Spoken with a broad smile nowadays, the phrase means payment will come ... one day. Soonish. Maybe.

There was a time, however, when the phrase was uttered with a straight face.

But those days are long gone, and soon, so will be the cheque itself.

A British banking organisation has today announced that it plans to completely phase out cheques by the year 2018.

The UK's Payments Council said the move, which will save the banking industry there £600m a year, was necessary after a steep decline in usage since its peak of 10 million cheques a day in 1990.

A succession of retailers, including all nationwide supermarket chains and most petrol stations and high-street stores, have stopped accepting cheques because of their high processing cost compared with debit cards.

Cheques cost around £1 per transaction to produce and process, compared with less than half that amount for the 15 million daily debit card payments. Cheques are now used in just three per cent of retail transactions but cost £1.4bn a year to process. By 2018, the annual cost will have fallen to about £580m.

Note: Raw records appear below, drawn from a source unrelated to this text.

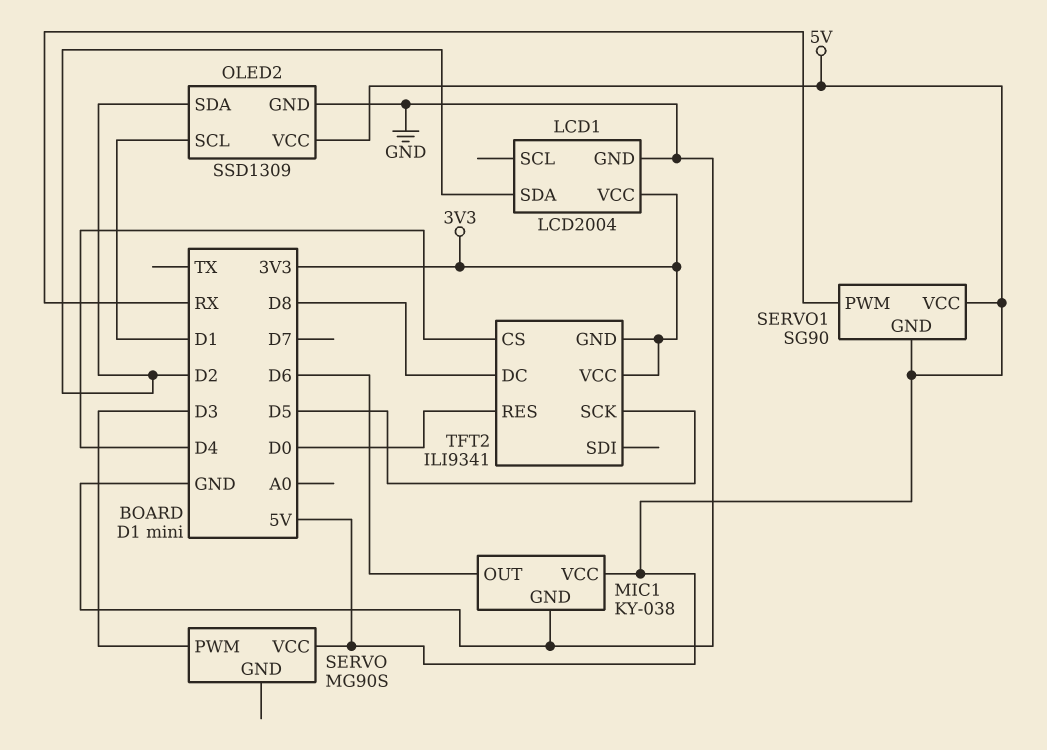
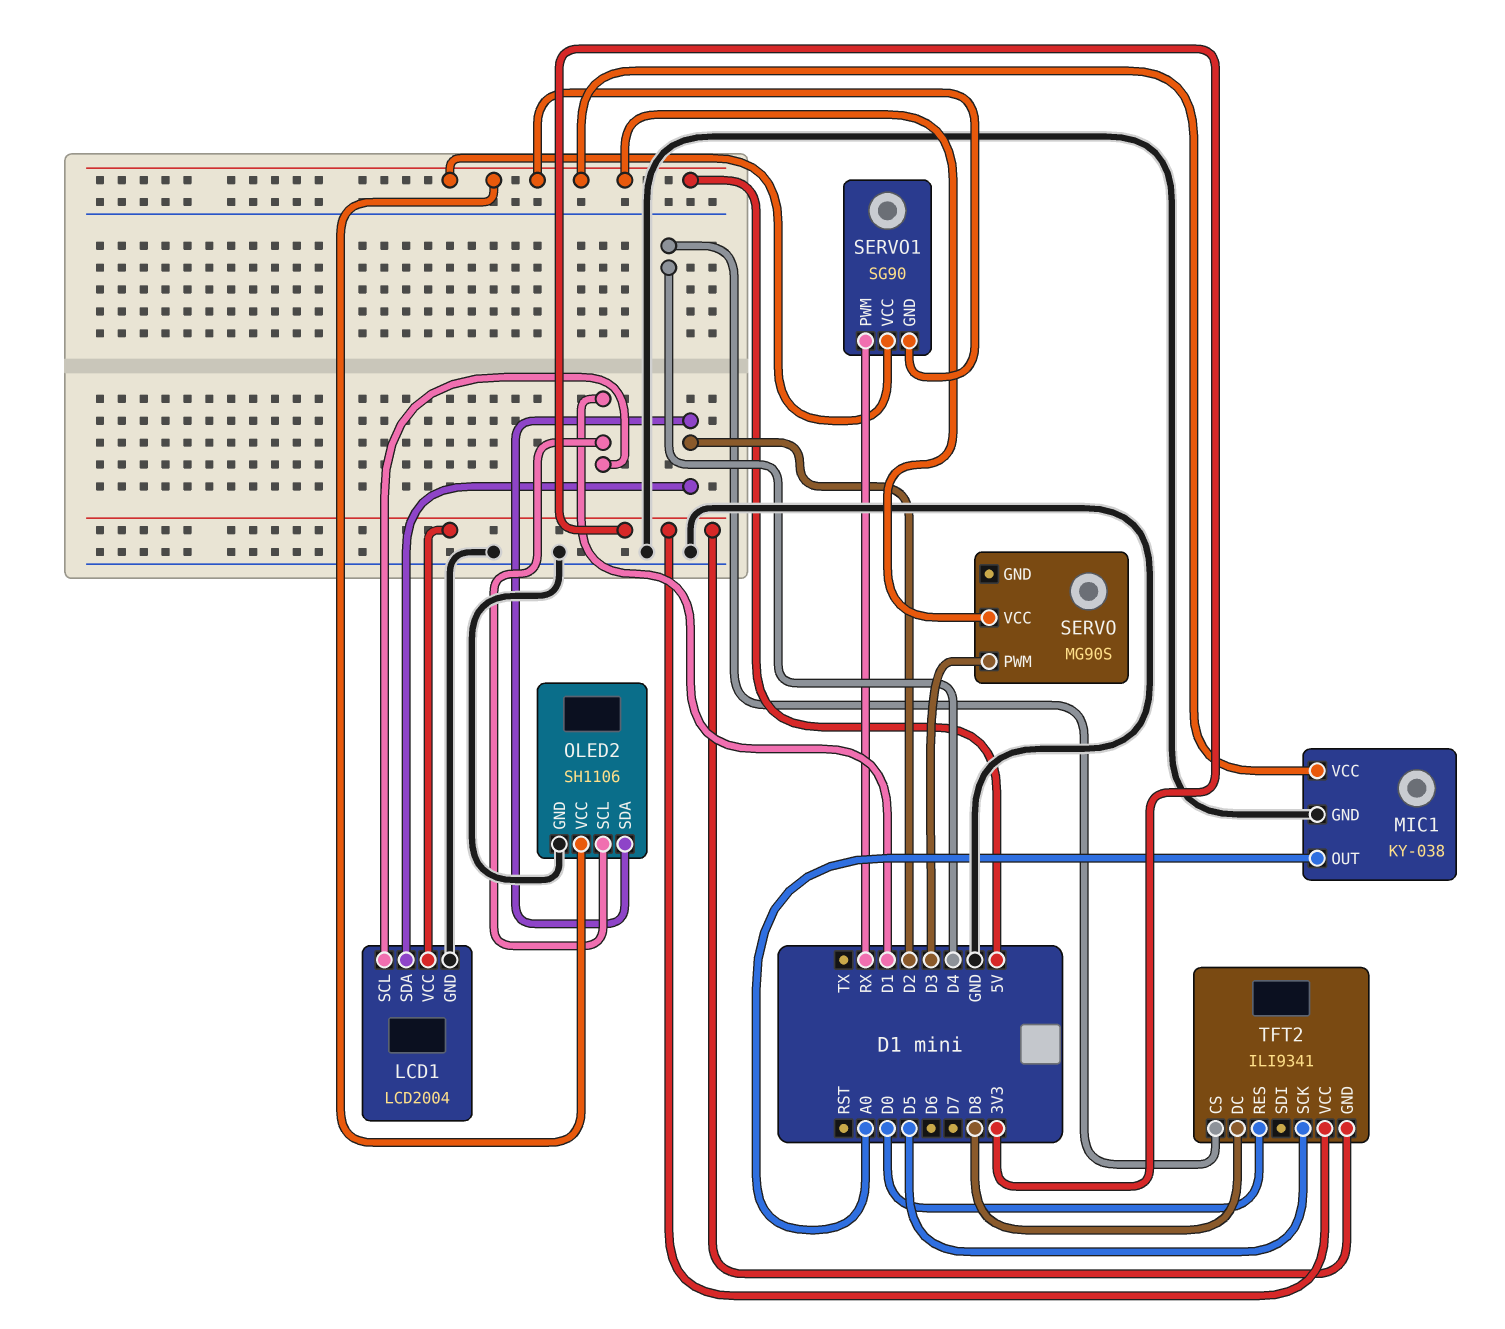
LCD1 pin SCL: none -> D1
MIC1 pin OUT: D6 -> A0
OLED2: SSD1309 -> SH1106

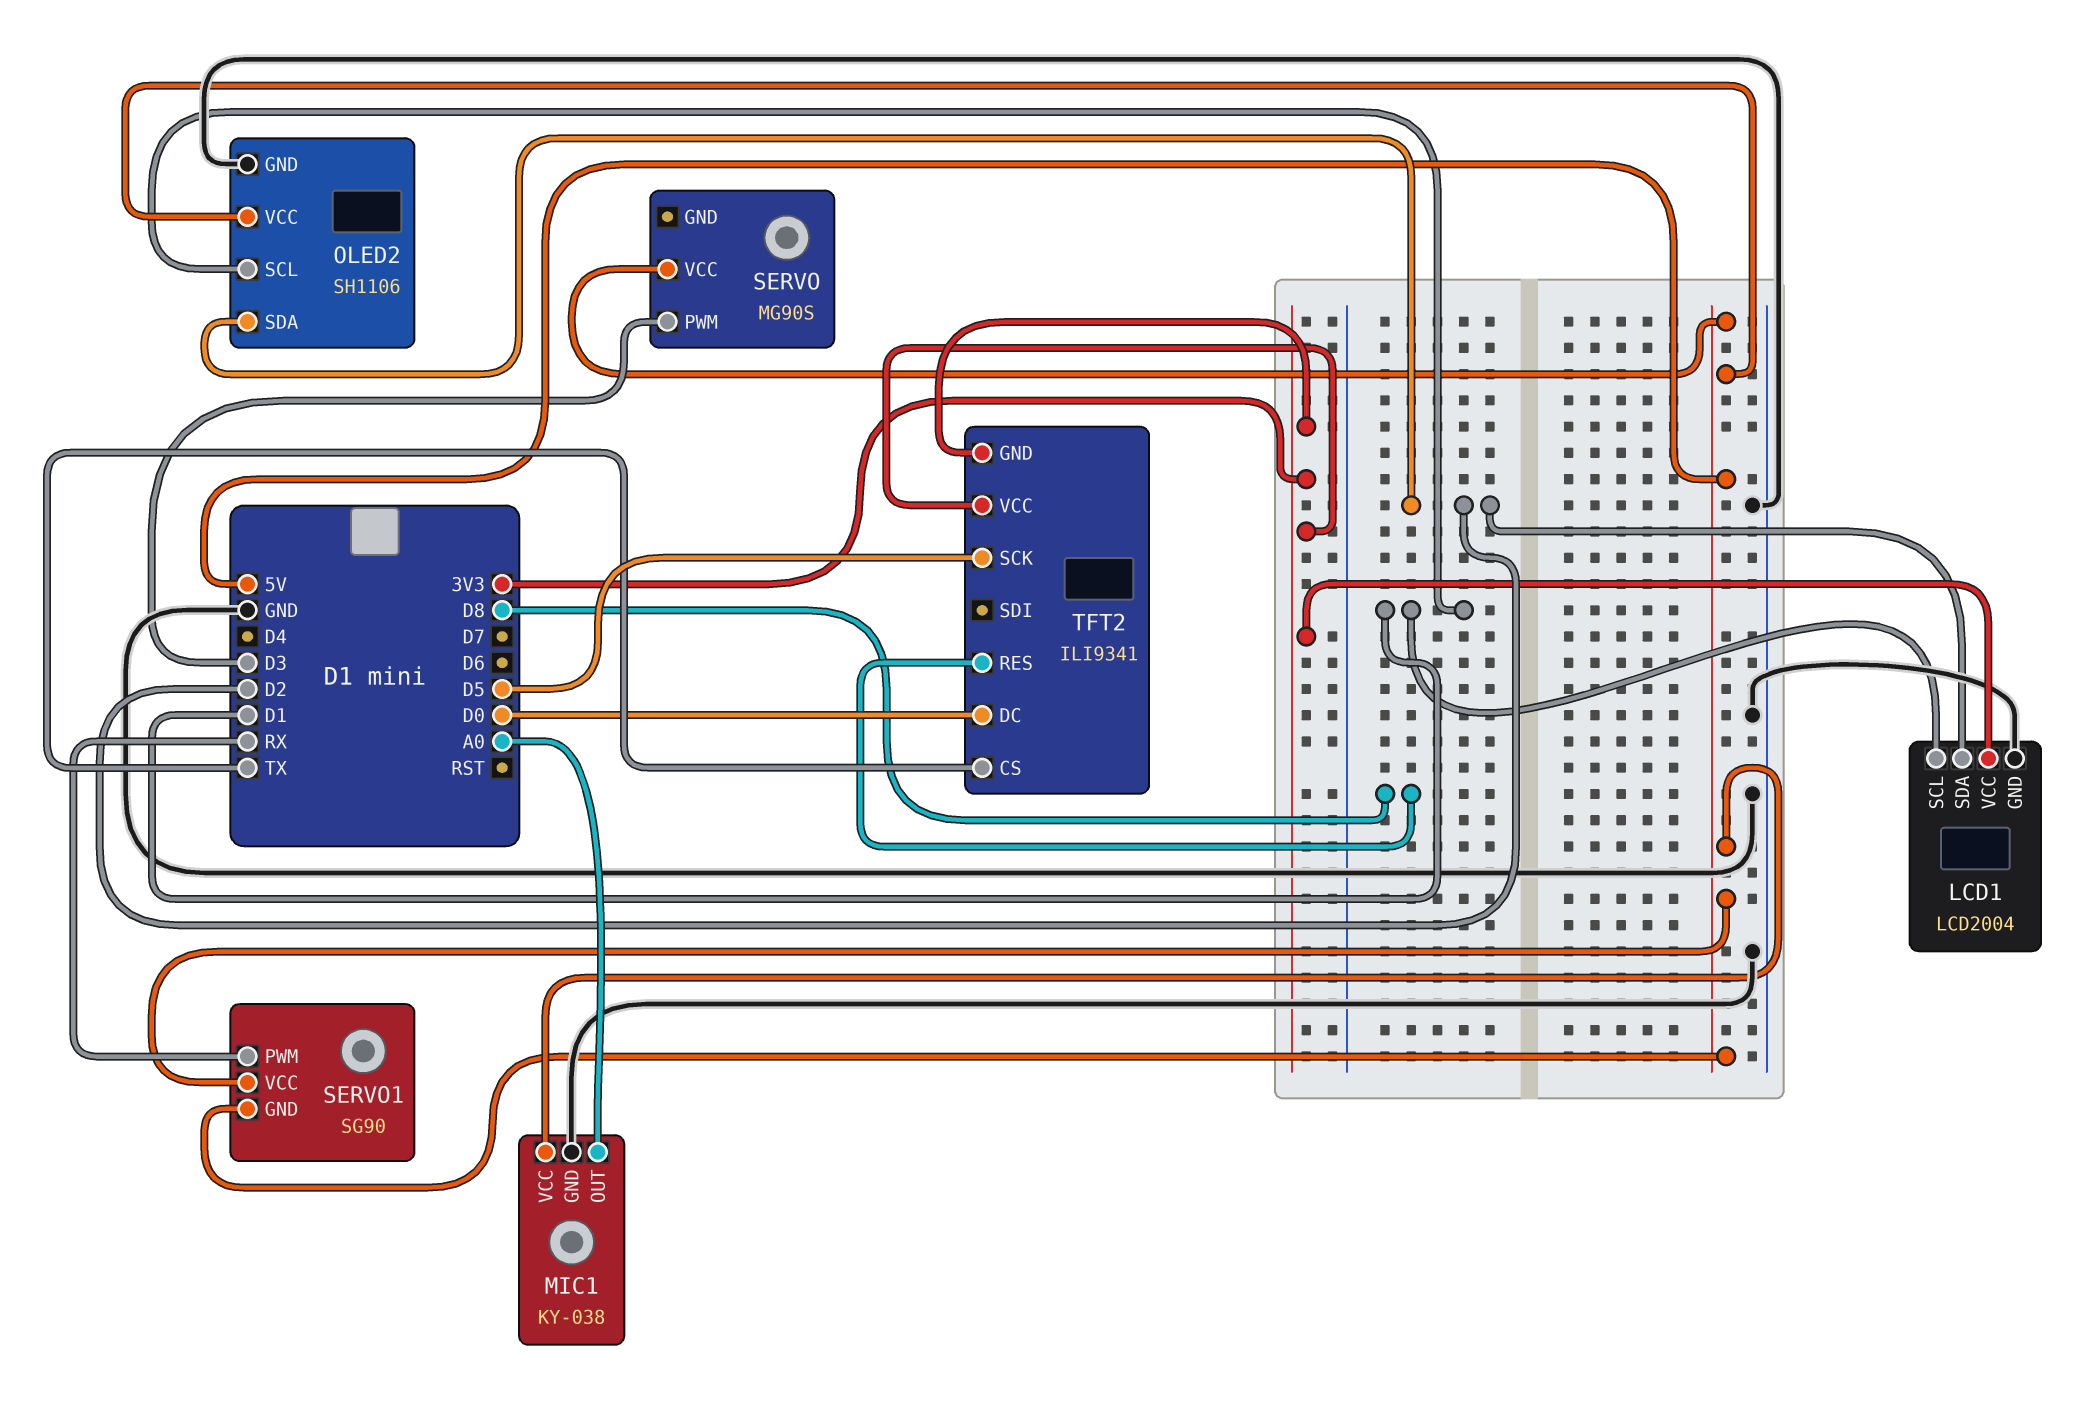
TFT2 pin CS: D4 -> TX
TFT2 pin DC: D8 -> D0
TFT2 pin RES: D0 -> D8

The Payments Council, which is funded by the banking industry and organisations responsible for money transfer systems, made the announcement to ensure that a viable replacement is introduced. The decision will be reviewed in 2016 before a final go-ahead is given to shut down the cheque clearing system.

Paul Smee, the council's chief executive, said: "There are many more efficient ways of making payments than by paper in the 21st century, and the time is ripe for the economy as a whole to reap the benefits of its replacement."

But the announcement of a compulsory end to the use of cheques has unnerved groups that remain reliant on their use. The elderly are the heaviest users of cheques and, whereas the average 25-year-old receives two cheques a year, those over 65 get four. More than half of adults, 54 per cent, still write cheques.

Andrew Harrop, head of public policy for Age Concern and Help the Aged, said: "Many older people rely on cheques as their main form of payment and will be very worried about how they will manage if they are withdrawn.

"Our fear is that setting a date will give the green light to banks and retailers to withdraw cheques even earlier than 2018, as some already have."

The number of "Faster Payment" direct transfers between bank accounts, where money can be sent instantly using a recipient's account number and sort code, now runs at one million per day.